Subway Reading Roundup

This year, I’ve decided it’s time to start reading again. Not that I ever really stopped but my personal reading has really slowed down since I started college and even since I graduated. Being in Honors and an English minor means that some semesters I read (or was assigned) well over twenty books and to be honest, that was a bit much even for me. My reading for pleasure took a nosedive and even on breaks I was hesitant to start reading anything because I felt like I was wasting time if it wasn’t something for school. After I graduated, it was so nice to not have to read anything that I just didn’t. Now, I feel like I can read for myself and really enjoy it again so I decided the best way to do that was to use my excessive time on the subway to dig in. This post is about the first four books I’ve read this year and you can expect another update with the next four in a couple of months.


The Joy Luck Club has been on my list for a pretty long time. It was recommended to me after I fell in love with The Woman Warrior by Maxine Hong Kingston in a freshman English class (would also highly recommend). I think this was mostly because the two authors are similar in heritage and upbringing and the short story layout of the books lend an air of oral history to each though I would like to go on record and say that beyond those two surface level connections, the books are fairly incomparable. The Joy Luck Club is a multi-perspective first-person novel about growing up Chinese and growing up Chinese-American. Each story is told by a different character—women who are members of the Joy Luck Club and their daughters—about coming of age, coming of old age, and the intricate relationships of family. Of course, the writing is beautiful. The prose is simple and powerful. The different generational voices and the stark contrast between the Chinese Mothers’ stories and the Chinese-American Daughters’ is both compelling and mystifying. As someone who finds herself squarely outside of the cultural representation of this book, I was intrigued by family dynamics and a sense of deeply historical heritage I had never experienced. If you’re looking for a classic but want to stray away from the stereotypical canon populated by white male authors, I definitely recommend this book.


The next book I read was Aziz Ansari’s Modern Romance. I had this book on my Amazon wish list for a few months, mostly on the merit of the author, but finally picked it up in November at a little bookstore in West Village. Shop local, friends! To be honest, I had no idea what this book was about when I bought it. I pretty much assumed it would follow a similar pattern of other comedians’ books—generally memoirs, often anecdotal in content—but with the specific theme of finding love in the age of Tinder. What I found out (ironically, from a Tinder date who had read the book) is that it is actually a sociological study on how people in the modern age find love and behave in relationships. While Ansari’s voice is clearly heard throughout the book, the tone is serious, the science is authentic, and the result is striking. I’ll let you read it to find out what the search for love is really like for the unhappily single, but as someone who is going through the dating scene now, I can say that the book is pretty spot on. Full disclosure, Modern Romance is a few years old and, while not much has changed, there are some differences in the technology discussed in the book and what is available to the modern dater today. If you want to get the most out of reading, I would recommend picking it up sooner rather than later.

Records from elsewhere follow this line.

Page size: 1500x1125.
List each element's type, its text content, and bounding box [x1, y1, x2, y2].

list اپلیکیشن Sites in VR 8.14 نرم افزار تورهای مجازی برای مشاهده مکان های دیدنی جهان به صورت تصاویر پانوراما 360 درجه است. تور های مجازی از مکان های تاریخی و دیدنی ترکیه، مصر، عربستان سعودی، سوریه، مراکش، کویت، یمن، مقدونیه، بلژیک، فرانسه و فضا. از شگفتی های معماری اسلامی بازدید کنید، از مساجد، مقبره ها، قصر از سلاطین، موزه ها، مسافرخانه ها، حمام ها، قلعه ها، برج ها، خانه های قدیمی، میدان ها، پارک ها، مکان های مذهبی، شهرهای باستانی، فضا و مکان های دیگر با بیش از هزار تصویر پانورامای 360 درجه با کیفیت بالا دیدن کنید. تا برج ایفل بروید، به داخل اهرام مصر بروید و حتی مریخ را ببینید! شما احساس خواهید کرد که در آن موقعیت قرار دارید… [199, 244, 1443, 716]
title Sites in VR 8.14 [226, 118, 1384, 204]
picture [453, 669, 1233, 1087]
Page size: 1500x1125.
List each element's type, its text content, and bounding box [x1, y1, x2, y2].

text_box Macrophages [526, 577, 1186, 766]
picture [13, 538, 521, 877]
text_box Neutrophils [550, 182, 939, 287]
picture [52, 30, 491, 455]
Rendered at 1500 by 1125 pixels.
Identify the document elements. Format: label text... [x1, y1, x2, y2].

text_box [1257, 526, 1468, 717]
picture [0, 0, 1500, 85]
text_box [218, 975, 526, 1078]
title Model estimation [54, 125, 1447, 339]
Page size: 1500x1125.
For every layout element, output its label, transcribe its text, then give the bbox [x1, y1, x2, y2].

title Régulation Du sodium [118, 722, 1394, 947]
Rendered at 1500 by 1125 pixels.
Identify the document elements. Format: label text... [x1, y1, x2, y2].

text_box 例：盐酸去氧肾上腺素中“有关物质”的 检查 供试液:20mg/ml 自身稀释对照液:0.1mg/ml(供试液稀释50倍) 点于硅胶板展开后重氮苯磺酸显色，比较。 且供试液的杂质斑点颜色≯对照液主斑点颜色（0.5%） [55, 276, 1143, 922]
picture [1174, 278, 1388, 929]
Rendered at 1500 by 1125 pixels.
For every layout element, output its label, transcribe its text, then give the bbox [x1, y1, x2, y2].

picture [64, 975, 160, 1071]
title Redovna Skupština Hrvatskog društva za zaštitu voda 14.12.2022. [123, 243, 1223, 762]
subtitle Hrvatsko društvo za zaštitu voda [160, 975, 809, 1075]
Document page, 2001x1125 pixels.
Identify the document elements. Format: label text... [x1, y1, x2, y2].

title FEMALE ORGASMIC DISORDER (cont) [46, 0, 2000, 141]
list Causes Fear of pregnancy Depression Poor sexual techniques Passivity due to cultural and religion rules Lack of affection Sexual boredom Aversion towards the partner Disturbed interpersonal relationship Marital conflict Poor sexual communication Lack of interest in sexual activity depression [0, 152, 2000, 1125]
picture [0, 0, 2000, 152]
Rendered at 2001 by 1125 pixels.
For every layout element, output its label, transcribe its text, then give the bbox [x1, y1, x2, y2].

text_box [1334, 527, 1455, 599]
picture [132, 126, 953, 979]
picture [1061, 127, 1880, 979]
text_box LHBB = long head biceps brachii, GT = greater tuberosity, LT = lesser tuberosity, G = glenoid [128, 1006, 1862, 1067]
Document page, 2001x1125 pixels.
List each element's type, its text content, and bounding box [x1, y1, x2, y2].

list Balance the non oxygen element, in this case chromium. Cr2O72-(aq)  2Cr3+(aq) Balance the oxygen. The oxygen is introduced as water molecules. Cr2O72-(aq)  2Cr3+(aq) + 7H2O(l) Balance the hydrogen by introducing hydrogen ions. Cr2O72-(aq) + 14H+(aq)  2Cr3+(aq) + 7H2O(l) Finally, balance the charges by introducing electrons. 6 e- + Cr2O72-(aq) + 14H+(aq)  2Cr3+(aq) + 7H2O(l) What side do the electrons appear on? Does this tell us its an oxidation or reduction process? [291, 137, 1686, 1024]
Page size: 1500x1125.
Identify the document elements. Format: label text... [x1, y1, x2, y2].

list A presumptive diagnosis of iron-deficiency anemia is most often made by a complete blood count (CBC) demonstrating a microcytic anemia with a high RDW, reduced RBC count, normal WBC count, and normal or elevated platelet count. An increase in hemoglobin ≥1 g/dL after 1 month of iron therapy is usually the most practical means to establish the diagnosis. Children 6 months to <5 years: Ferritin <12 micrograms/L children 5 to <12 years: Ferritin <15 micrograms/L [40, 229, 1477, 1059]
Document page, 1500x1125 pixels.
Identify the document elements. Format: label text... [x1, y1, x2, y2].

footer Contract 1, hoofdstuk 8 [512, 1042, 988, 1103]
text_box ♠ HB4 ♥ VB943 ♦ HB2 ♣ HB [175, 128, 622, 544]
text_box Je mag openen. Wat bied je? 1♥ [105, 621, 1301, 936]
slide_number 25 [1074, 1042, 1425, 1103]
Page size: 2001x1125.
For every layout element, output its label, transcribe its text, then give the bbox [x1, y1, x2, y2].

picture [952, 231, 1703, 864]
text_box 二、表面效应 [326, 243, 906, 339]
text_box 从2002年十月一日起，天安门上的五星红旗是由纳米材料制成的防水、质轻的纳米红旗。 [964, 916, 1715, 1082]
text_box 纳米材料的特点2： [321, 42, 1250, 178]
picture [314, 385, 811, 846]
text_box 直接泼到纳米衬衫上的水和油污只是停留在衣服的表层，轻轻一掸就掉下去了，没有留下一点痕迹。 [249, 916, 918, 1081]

One of my goals for my reading this year is to knock out some books that got lost in the shuffle while I was going through school. These are books that other people probably read in school but I didn’t get to it until now. My next read was one I hadn’t even heard of until my senior year of college but has apparently read by every high schooler in the country. Night by Elie Wiesel is a heart-wrenching piece of literary nonfiction documenting the author’s experience in concentration camps during World War II. I love Wiesel’s poetic style and turn of phrase. Everything about this piece is stunning. I’ve read a couple of his other books and one of my favorite thigs about his writing is that it is poetic but very straightforward. He doesn’t ask for pity, just that you listen as he tells you the truth. I can’t get enough. It may also be worth it to mention that this and several of his other books are works in translation so if you prefer to read the original French, you may.


I wrapped up February with one of the single most iconic female science fiction writers ever. While I had never read anything by Ursula K. LeGuin before now, I had always felt a deep connection to her as a person because of her history and stature within the literary world. She’s one of those women who can do no wrong. I started my LeGuin journey with The Dispossessed. There is no particular reason I picked this book over any of her other novels besides the fact that it was the most accessible one on my shelf at the time. I also have The Left Hand of Darkness lurking around here somewhere to be read later. To be honest, this book was not quite the experience I thought it would be when I started reading. I expected some sort of life-altering reading experience, something that would really blow me away and change the way I saw things which, to be fair, is a lot of expectation to place on a single book. While it was not all of that, it was a very good book which was well written and thought-provoking. It is also definitely a science fiction book (but I don’t think it was cheesy or anything) so if you’re not into that, maybe pass this one up.